541. Reverse string II

Reading questions

1. The question is take K In the character , Turn it all over , But the starting position of the next reversal should be 2*K Starting from the position of .
2. If the next starting position starts , Following character <K individual , Then turn it all over .
3. If at first Characters are less than K, Just flip it all over .

🧸 Problem solving

 I look at the 
class Solution {
public:
    string reverseStr(string s, int k) {
		
        int len = s.size();// Record the next position of the last character 
        for(int i = 0;i<len;i+=2*k)
        {
            if(i+k<len)
            {
                reverse(s.begin()+i,s.begin()+i+k);
            }
            else{
                reverse(s.begin()+i,s.begin()+len);
            }
        }
        return s;
    }
};

🧸 Decoding code

i Is the starting position of each flipped character .
i+k Is the end position of each flip .
len Is the next position of the last character
for(int i = 0;i<len;i+=2*k)

for Loop start , Every time i+=2*k, Directly find the starting position of the next inverted character .

if(i+k<len)

i Every time +=2*k, Then as long as i The location of +k, Not more than len, Just reverse i To k Characters .

else

i The location of +k, More than the len, It indicates that the character ratio that can be flipped K Small , Then turn it all over directly .

Tail control

for example k = 2
i + k Turn it over 2 Characters .
So the subscript of the end position is 2, That is, the position of the third character , and reverse It just needs to be closed on the left and opened on the right , See the following explanation for details .

reverse

reverse(left,right) The parameter of the function is left closed and right open .
The official explanation is ： Flipped characters ： It means in left To right The character of the interval , contain left The character pointed to , It doesn't contain right The character pointed to .

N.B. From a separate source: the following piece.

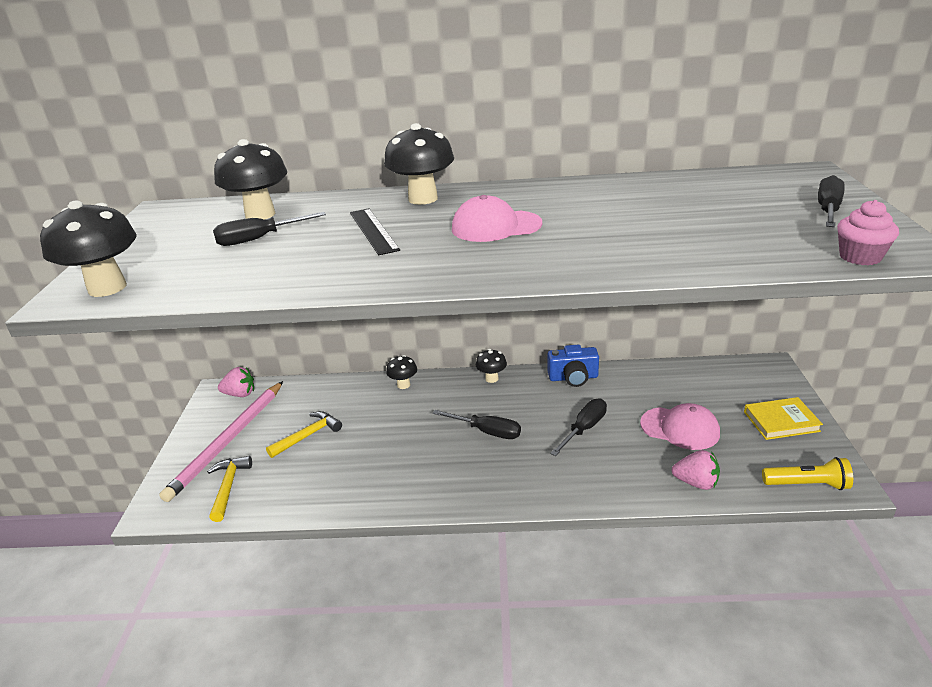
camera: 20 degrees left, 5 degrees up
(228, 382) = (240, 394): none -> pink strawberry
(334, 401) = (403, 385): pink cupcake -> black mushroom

🧸 The first time I wrote code

     The algorithm written for the first time : It's so long  , The train of thought is to encounter a problem , Solve it once .
        if(s.size()>=k)// Avoid flipping with only one character , direct return
        {
            int begin = 0, end = s.size();//begin Is to find 2k The location of ,end It's the end 
            int count = 0, prev = 0;//count Is the number of records flipped ,prev Yes k The position where the reversal begins 
            while (begin < end) //begin Keep going back , Until you're done 
            {
                count = 0;//count  Each start will be set 0, Is the number of characters to be flipped 
                prev = begin;// Reset to next k The position where the reversal begins 
                while (begin < end &&count < 2*k)// In the calculation   Is it enough 2k
                {
                    if (count != 2 * k)
                    {
                        ++begin;
                        ++count;
                    }
                }
                if ((count == 2 * k) || (count < 2 * k && count >= k))
                {
                    reverse(s.begin() + prev, s.begin() + prev+k);// Flip prev To k Characters between 
                }
                else if (count < k && count!=1)
                {
                	// Flip prev All characters to the end , because count Only record to end The location of 
                    reverse(s.begin() + prev, s.begin() +prev+count);
                }
            }
        }
        else
        {
            if(s.size() != 1)// Here is   If k Directly greater than   The number of characters , Just flip it all 
            {
                reverse(s.begin(),s.end());
            }
        }
        return s;
    }
 This code is redundantly written , There seem to be a lot of useless variables , I haven't changed any more . This code can be passed .

come on. , I wish you get your favorite offer！